The child took part in a HIV treatment study when she was two months old and was given a 40-week course of HIV drugs. Since then she has not taken any drugs and tests on the nine year old found signs of the virus in a small number of immune system cells, but none capable of reproducing.
A small proportion of people infected with the HIV virus appear to have a genetic mutation that makes them resistant to the development of the disease, but in this case scientists think the early treatment is the key to the girl's remission status. The case is just the third known example in which a child infected with the HIV virus at birth went into remission after early treatment.
Dr. Anthony Fauci, Director of the US National Institute of Allergy and Infectious Diseases, told Radio Sputnik that the clinical study the girl took part in was an attempt to find out how long-lasting the effect of early HIV treatment is.
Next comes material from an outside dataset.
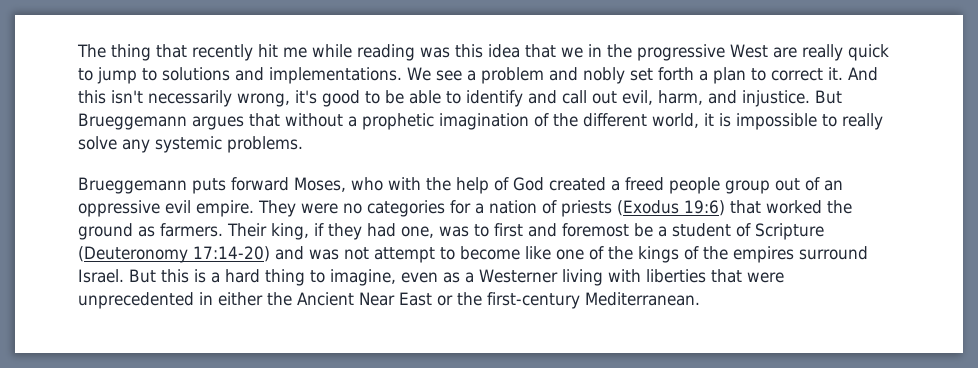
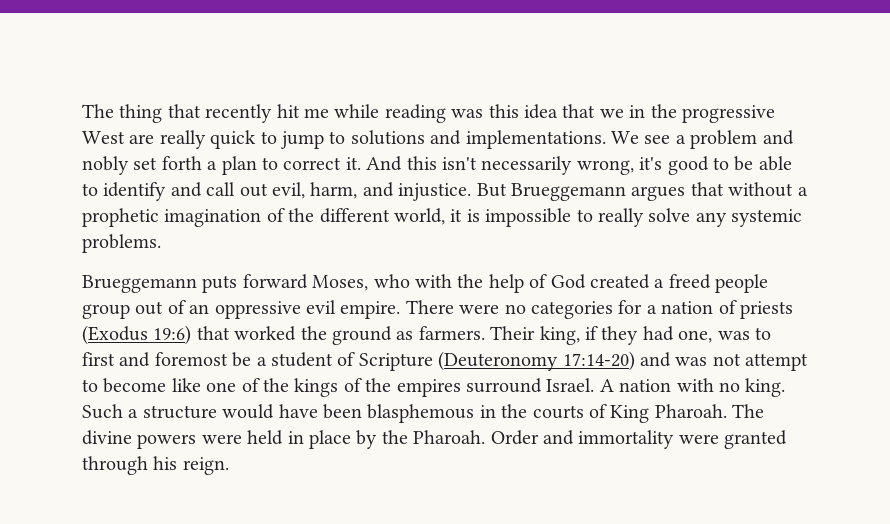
[258,200,296,217] They -> [405,300,454,314] There
[129,269,784,286] [78,292,700,309] But this is a hard thing to imagine, even as a Westerner living with liberties that were unprecedented in either the Ancient Near East or the first-century Mediterranean. -> [599,378,786,397] [82,404,765,423] [82,430,788,449] [82,456,229,475] A nation with no king. Such a structure would have been blasphemous in the courts of King Pharoah. The divine powers were held in place by the Pharoah. Order and immortality were granted through his reign.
"Historically, when you treat adults, even if you successfully suppress the virus, when you stop [treatment] the virus invariably rebounds back to its high level in the blood and usually does that in a matter of a few weeks to a month. But years ago, there was one baby whose mother stopped the therapy almost accidentally and the baby went for 27 months without rebounding and then finally did rebound. So, the study was done to see if you could have more children – babies – who could have prolonged remission and this girl was really an extreme outlier in the positive sense," Fauci explained.
"She's about nine years old and she still hasn't rebounded so that's important information to have us try and figure out what the mechanisms are that are keeping her virus suppressed even though her antiviral drugs have been discontinued."
"We didn't eradicate the virus from the baby, the virus is still in there, she's just controlling it now without viral drugs whereas before you needed antiviral drugs to suppress [the virus]. She doesn't need them, at least for the time being."
"Was it that she generated a good immune response against the virus? Was there something about her specific virus that once she got treated for so long, any aspect of the virus that was competent is no longer there and the only thing that's left is virus that doesn't have the ability of replicating?"
The answers to those questions could potentially help scientists to come up with a vaccine for HIV, for example if the girl's body is producing some of HIV suppressant.
"If we can identify what that response is, we may be able to induce it with a vaccine in other people to allow them to be either protected against getting infected in the first place, or to get them to have viral suppression even after we stop drugs."
It's impossible to predict whether the girl in question will stop suppressing the virus some time in the future, but the longer she is in remission the better her chance of never developing the disease.
"Years ago, we thought that we had cured the Mississippi baby from the US and 27 months later she rebounded. This young person has now been out eight plus years, the longer that the child stays without rebound the better the chances that she will never rebound but we can't put a number on it right now."
"It gets into your cells and integrates itself into your own genes, into your own chromosomes, so it's very, very difficult to eliminate it. Whereas, if you have a common virus like influenza it just attacks the cells of the nasal mucosa and the lung mucosa, after a while the virus goes away and you're done, it's not there anymore. That's not the case with HIV, once it integrates into your cells it's very difficult to get rid of which is why even though medications are effective in suppressing the virus, they are not effective in eradicating the virus," Fauci explained.